How to Analyze a File Line By Line With Python

Using the While Loop Statement to Analyze a Text File

My workstation
aadis/Flikr/CC BY 2.0

One of the primary reasons people use Python is for analyzing and manipulating text. If your program needs to work through a file, it is usually best to read in the file one line at a time for reasons of memory space and processing speed. This is best done with a while loop.

Code Sample for Analyzing Text Line by Line

 fileIN = open(sys.argv[1], "r")
 line = fileIN.readline()
 
 while line:
 [some bit of analysis here]
 line = fileIN.readline()
 

This code takes the first command line argument as the name of the file to be processed. The first line opens it and initiates a file object, "fileIN." The second line then reads the first line of that file object and assigns it to a string variable, "line." The while loop executes based on the constancy of "line." When "line" changes, the loop restarts. This continues until there are no more lines of the file to be read. The program then exits.

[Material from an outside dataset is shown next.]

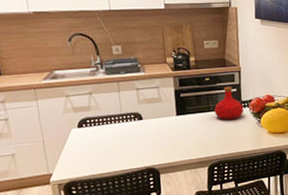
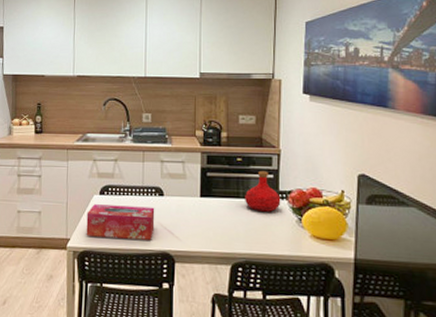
tissue box: none [67,131,138,168] -> present [86,204,155,240]

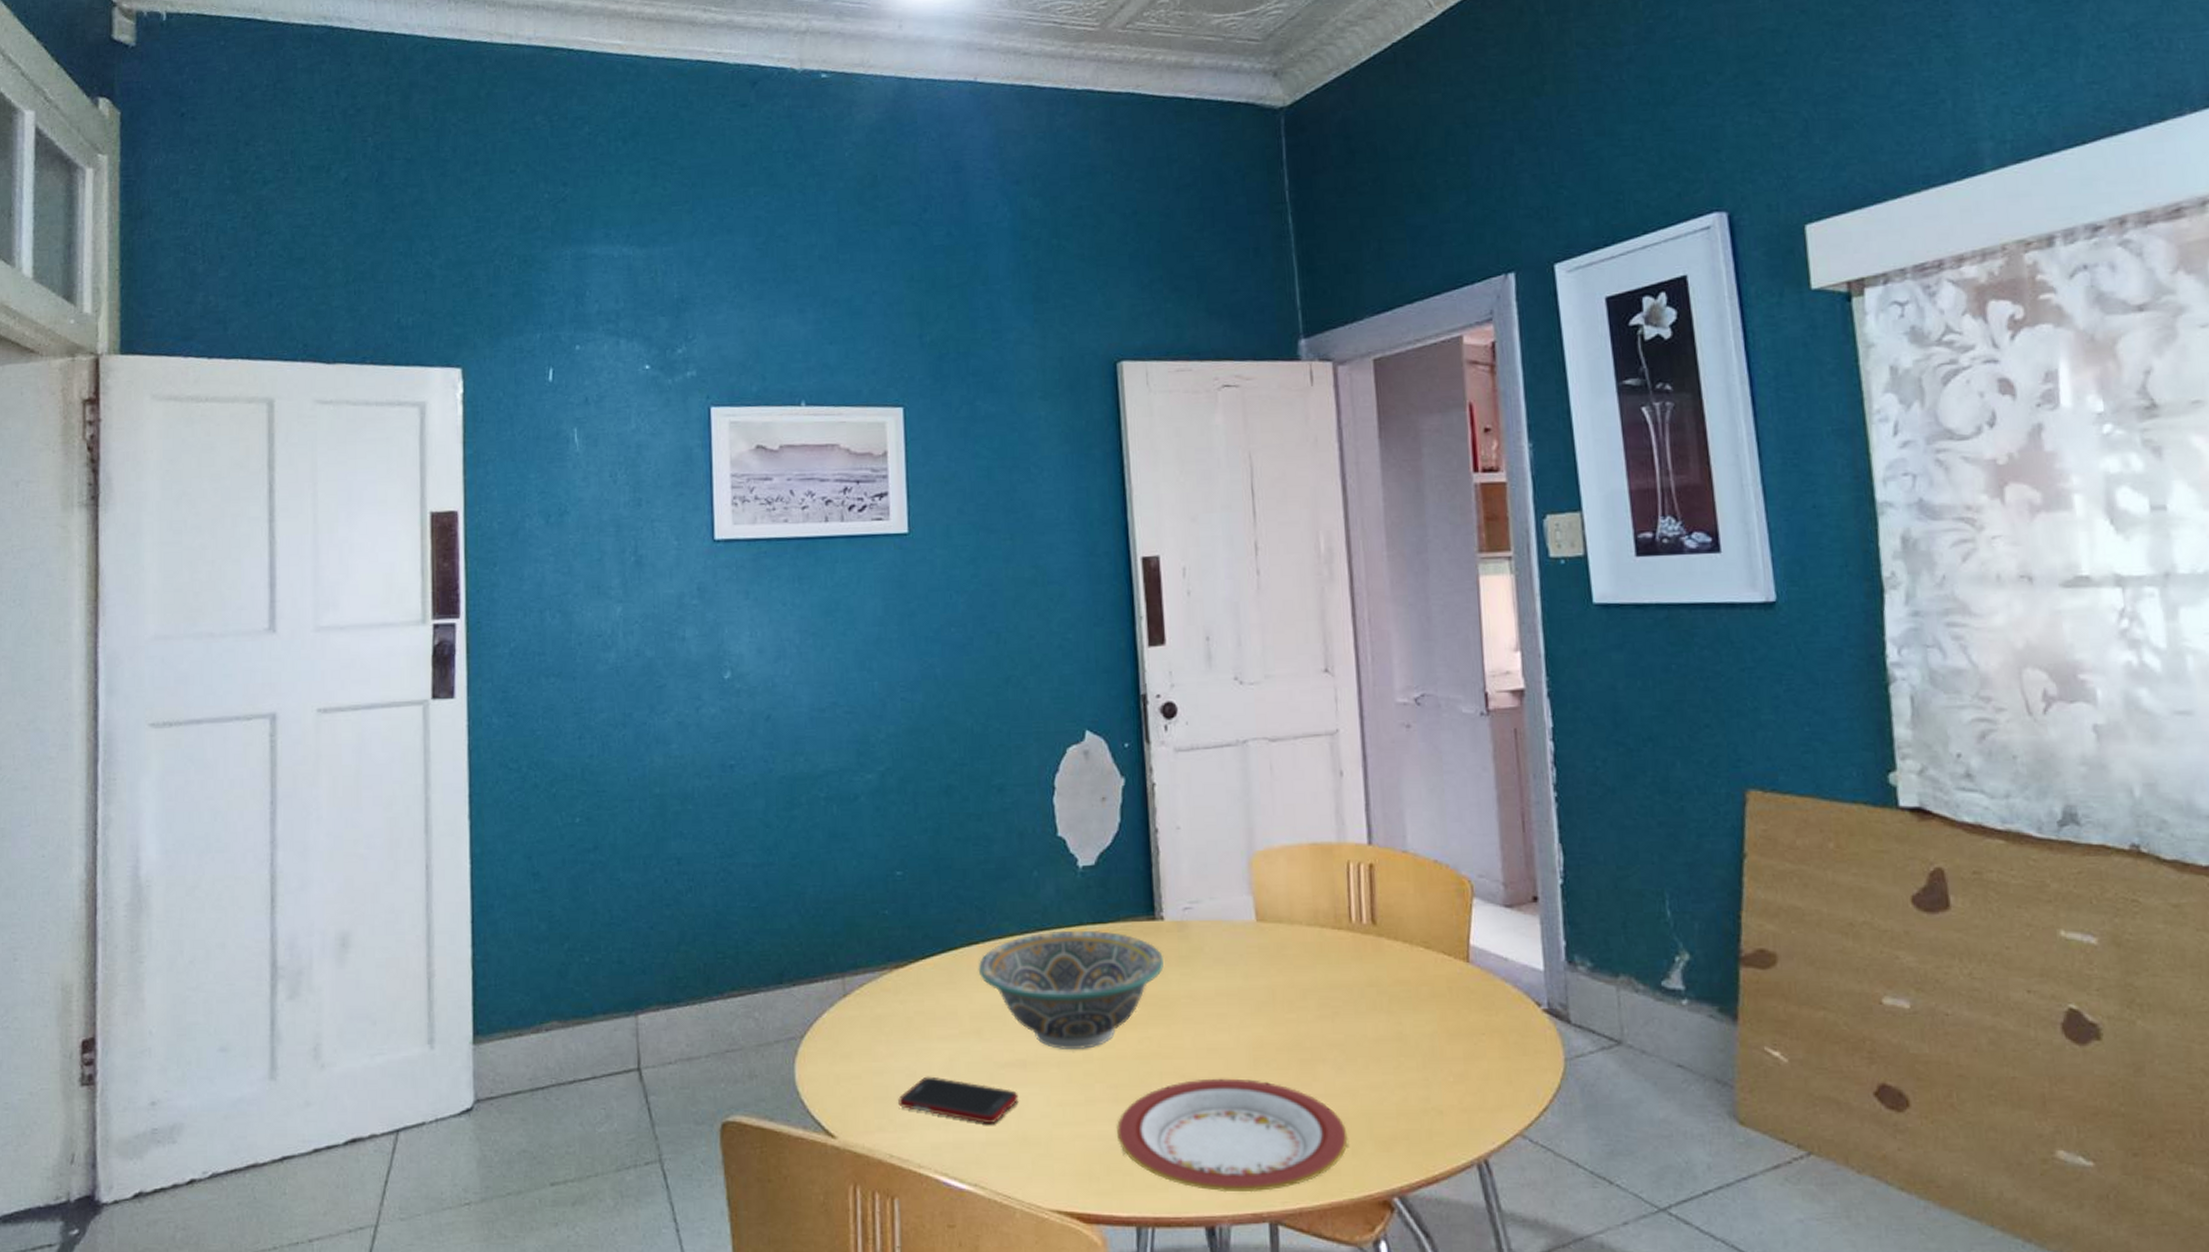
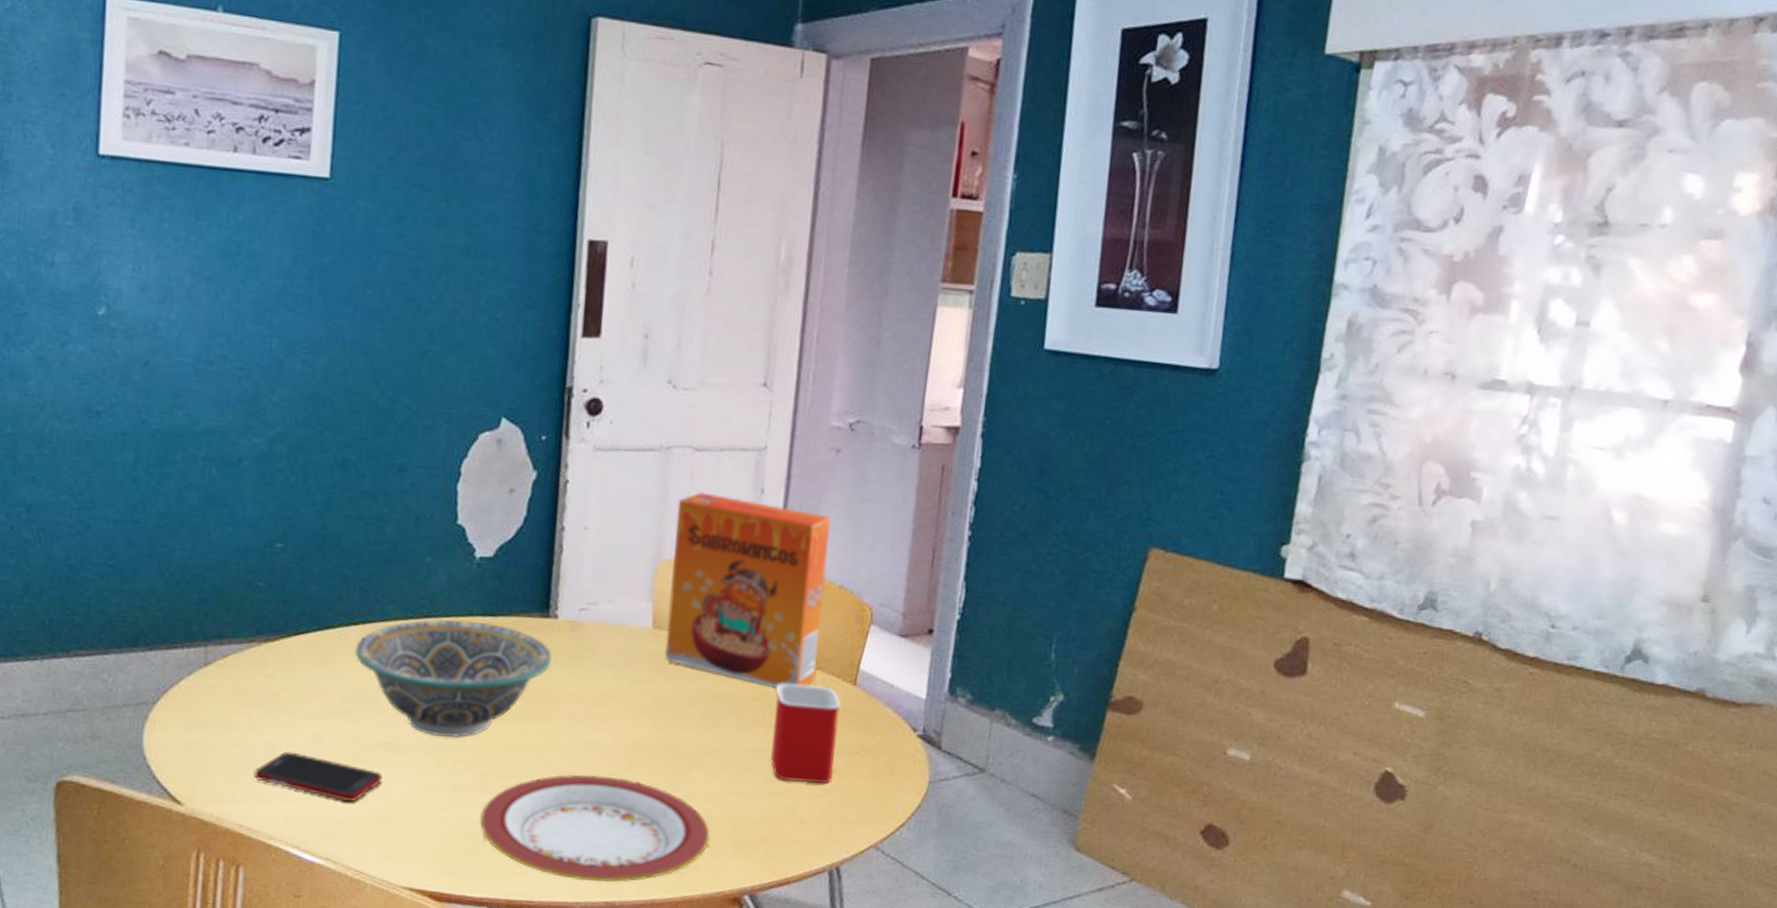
cereal box: none [1261,781,1427,973] -> present [664,492,831,689]
mug: none [1388,965,1463,1071] -> present [769,683,841,784]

Reading the file in this way, the program does not bite off more data than it is set to process. It processes the data it does input faster, giving its output incrementally. In this way, the memory footprint of the program is kept low, and the processing speed of the computer does not take a hit. This can be important if you are writing a CGI script that may see a few hundred instances of itself running at a time. 

More About "While" in Python

The while loop statement repeatedly executes a target statement as long as the condition is true.

The syntax of the while loop in Python is: 

while expression:
 statement(s)

The statement may be a single statement or a block of statements. All the statements indented by the same amount are considered to be part of the same code block. Indentation is how Python indicates groups of statements.